Air Berlin

A Good Time to Go

30 Jahre AIR Berlin
Singing from the same hymn sheet? German Chancellor Angela Merkel with members of the Air Berlin board and staff. Source: Picture Alliance / Eventpress

The choice of words was strong, as is always the case with the Irish budget airline Ryanair. It said Air Berlin’s bankruptcy on Tuesday was “artificially induced,” implying that there was a conspiracy to enable Germany’s national flag carrier Lufthansa to take over its rival.

Angela Merkel’s government has stepped in with a €150 million taxpayer-funded bridging loan to shore up Germany’s second largest airline while its affairs are sorted out. In line with its strong words, Ryanair – a rival to both Air Berlin and Lufthansa in the German market – filed a complaint with European Union competition authorities against the bailout.

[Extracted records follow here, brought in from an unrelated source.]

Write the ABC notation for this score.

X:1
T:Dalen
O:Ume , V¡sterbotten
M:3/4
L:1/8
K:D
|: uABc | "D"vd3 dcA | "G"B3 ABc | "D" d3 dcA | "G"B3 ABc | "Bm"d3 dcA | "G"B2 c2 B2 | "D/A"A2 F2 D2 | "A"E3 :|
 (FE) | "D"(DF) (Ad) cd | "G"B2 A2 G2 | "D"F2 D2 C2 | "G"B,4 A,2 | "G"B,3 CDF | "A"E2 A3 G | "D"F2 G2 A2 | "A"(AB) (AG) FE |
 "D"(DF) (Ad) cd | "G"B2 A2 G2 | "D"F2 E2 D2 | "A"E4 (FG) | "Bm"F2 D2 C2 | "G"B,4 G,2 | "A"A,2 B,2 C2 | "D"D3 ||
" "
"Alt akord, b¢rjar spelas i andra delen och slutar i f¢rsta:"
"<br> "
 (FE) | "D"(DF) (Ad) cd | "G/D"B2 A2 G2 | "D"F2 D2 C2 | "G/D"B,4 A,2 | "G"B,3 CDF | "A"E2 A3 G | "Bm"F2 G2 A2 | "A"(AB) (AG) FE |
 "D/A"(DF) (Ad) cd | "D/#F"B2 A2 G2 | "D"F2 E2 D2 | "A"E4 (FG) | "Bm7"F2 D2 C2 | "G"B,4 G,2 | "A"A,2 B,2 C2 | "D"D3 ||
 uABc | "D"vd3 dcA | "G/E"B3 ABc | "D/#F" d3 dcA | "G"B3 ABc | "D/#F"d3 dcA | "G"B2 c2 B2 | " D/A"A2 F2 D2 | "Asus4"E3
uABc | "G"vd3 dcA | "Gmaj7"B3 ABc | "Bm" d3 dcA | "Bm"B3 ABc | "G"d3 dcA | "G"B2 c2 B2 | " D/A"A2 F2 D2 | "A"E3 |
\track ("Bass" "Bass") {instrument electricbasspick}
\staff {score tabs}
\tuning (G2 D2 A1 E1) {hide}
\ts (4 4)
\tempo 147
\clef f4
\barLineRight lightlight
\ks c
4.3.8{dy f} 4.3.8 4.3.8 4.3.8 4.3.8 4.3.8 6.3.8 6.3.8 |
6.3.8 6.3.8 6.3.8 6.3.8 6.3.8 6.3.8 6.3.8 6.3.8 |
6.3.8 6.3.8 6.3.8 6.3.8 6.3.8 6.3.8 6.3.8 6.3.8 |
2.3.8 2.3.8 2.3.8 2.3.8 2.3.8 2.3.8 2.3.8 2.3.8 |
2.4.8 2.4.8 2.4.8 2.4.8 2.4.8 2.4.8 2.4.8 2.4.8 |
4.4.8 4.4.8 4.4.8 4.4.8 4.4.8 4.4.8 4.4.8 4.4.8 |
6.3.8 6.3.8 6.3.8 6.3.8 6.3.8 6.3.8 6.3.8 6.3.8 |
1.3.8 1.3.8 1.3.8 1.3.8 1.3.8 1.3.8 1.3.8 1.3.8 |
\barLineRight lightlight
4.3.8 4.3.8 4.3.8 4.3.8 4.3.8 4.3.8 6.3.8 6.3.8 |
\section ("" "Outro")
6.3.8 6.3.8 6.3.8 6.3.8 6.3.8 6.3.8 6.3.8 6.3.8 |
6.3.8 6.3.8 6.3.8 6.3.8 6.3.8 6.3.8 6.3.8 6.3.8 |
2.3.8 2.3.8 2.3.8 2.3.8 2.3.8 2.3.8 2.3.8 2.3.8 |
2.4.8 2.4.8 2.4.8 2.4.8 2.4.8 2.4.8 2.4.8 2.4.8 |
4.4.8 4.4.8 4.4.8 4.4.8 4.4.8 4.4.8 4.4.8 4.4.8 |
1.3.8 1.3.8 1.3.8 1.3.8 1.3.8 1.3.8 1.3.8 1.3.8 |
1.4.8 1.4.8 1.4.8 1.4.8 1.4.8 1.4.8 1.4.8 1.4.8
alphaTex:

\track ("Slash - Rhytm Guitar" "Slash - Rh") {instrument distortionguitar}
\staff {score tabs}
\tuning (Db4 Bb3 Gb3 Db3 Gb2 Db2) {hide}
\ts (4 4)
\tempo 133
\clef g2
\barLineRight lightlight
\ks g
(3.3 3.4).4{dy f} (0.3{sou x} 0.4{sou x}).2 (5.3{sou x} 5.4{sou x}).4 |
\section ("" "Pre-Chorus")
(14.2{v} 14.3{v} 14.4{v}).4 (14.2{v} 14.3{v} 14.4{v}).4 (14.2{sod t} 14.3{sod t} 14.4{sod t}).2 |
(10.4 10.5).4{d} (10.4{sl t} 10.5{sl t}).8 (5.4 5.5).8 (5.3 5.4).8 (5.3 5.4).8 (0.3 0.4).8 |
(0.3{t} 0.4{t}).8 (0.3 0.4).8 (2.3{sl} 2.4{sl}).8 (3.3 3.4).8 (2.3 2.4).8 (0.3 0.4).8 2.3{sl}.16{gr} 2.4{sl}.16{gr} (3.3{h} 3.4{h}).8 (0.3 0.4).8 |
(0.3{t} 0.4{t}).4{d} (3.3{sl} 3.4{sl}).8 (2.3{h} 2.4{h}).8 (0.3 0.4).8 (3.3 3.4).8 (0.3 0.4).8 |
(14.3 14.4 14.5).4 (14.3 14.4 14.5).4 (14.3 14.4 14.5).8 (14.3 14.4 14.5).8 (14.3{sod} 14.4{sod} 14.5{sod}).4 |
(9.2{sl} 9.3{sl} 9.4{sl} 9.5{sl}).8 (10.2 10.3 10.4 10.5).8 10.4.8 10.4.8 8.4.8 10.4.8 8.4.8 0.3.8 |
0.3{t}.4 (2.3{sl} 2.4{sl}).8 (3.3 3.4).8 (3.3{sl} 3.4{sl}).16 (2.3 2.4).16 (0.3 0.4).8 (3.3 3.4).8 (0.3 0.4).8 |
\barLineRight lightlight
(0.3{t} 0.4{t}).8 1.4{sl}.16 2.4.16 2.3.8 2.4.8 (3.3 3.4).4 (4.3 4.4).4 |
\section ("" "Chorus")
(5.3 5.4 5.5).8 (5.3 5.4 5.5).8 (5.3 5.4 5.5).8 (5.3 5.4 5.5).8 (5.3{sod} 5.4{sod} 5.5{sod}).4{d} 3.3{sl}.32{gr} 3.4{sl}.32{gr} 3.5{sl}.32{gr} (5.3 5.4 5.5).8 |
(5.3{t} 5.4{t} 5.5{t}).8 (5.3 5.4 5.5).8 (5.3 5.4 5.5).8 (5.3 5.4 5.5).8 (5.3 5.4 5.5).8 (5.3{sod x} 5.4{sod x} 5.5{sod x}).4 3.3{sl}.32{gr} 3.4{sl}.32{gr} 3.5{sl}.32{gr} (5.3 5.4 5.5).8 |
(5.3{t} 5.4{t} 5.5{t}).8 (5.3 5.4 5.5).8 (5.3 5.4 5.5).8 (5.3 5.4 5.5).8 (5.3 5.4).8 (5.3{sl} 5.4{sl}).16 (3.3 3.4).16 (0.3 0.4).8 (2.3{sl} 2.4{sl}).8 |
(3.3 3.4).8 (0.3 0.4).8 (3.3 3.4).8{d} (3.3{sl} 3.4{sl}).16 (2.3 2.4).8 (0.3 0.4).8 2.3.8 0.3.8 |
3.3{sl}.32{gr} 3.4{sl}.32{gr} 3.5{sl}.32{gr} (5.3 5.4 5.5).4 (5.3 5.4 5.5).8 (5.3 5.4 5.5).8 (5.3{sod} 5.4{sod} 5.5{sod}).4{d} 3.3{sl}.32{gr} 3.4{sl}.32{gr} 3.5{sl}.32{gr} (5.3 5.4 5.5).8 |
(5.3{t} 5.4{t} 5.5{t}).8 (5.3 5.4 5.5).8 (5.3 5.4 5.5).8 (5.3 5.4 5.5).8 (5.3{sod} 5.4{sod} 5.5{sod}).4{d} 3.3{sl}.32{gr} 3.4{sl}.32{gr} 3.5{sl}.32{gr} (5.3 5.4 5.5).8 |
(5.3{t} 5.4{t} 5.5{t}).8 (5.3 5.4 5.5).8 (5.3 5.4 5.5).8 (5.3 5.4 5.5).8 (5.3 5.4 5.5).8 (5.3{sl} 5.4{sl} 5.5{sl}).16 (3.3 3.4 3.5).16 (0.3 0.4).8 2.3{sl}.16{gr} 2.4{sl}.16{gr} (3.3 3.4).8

It seems unlikely that it will succeed, because it is clear that the Air Berlin insolvency is anything but artificially induced. In fact, it was overdue. The airline has been burdened by negative equity and overwhelming debt for years. Any other business would have filed for bankruptcy long ago. The carrier was only able to continue operating because major shareholder Etihad, the national airline of the United Arab Emirates, kept injecting more and more of the liquidity necessary to avoid insolvency. But it couldn’t work in the long term.